Ed eccoci al 2 giugno 1946. Teresa fu una delle più votate del PCI a livello nazionale e divenne una delle 21 donne italiane dell’Assemblea costituente. In Parlamento, sostenne leggi a favore delle donne, tra cui la “Tutela fisica ed economica delle lavoratrici madri”, che prevede i permessi di lavoro retribuiti per le madri e il divieto di licenziamento delle donne incinte. Uno straordinario passo in avanti.

Eppure, nonostante un simile curriculum, questa donna fu spesso vittima del maschilismo della politica: capitava che fosse denigrata perché poco avvenente e spesso identificata soltanto come la moglie di Luigi Longo, quell’uomo da cui ebbe tra l’altro la ferita più grande della sua vita. E infatti, se il duro lavoro, la clandestinità e la deportazione non erano riusciti a piegarla, la delusione vi riuscì.

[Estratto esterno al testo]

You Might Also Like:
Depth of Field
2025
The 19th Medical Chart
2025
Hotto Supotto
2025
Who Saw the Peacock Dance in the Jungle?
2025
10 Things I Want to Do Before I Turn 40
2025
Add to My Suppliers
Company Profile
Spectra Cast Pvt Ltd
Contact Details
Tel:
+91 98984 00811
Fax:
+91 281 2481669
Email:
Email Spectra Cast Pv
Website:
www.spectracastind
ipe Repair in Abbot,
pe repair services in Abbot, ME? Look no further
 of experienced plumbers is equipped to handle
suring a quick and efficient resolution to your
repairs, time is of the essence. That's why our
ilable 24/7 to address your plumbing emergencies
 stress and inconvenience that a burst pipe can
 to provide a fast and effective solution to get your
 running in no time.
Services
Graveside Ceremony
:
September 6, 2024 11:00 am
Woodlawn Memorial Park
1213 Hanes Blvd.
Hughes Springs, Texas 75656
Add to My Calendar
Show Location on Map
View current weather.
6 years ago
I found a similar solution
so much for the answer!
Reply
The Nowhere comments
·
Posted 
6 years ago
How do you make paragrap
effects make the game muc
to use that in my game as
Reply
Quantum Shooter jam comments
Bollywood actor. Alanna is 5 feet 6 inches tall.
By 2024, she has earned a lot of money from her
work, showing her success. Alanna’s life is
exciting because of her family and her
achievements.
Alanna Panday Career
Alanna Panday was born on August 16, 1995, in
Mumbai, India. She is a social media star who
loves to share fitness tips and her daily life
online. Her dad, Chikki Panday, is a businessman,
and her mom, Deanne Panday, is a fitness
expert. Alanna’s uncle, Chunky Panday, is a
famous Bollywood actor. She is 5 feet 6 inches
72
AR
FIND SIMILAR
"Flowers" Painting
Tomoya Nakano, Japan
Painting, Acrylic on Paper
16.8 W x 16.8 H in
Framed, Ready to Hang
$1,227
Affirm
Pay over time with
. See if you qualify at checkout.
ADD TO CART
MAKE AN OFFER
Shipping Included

Allontanatasi da suo marito per i continui tradimenti, Teresa apprese da un giornale dell’annullamento del suo matrimonio. Incredula, scoprì che Longo aveva falsificato i documenti. Tutto ciò era incredibile, inaccettabile, ma perché andava contro i principi del suo partito, quindi vide gli ideali di una intera vita andare in frantumi in un solo momento. I comunisti ammettevano il divorzio, ma erano sempre stati contrari agli annullamenti, considerati espedienti borghesi e offensivi.

In quel momento, anche i suoi compagni le voltarono le spalle per schierarsi con Longo. Non venne più appoggiata politicamente e così, disgustata e offesa nel profondo, Teresa si ritirò dalla vita politica e sindacale, dimenticata prima dal suo partito, poi dall’Italia, e dimenticata persino dalla sua stessa città, Torino.

Soltanto nel 2019, il capoluogo piemontese ha intitolato a questa sua figlia straordinaria una piazza nei pressi dell’ex fabbrica Incet, in un’area in cui sorgevano un tempo gli stabilimenti che producevano cavi elettrici.

È una delle tante aree industriali della periferia di Torino per troppo tempo dimenticate, esattamente come la sorte che è toccata alla nostra Teresa, che invece merita di essere ricordata da tutti noi come una preziosa combattente dei diritti delle donne.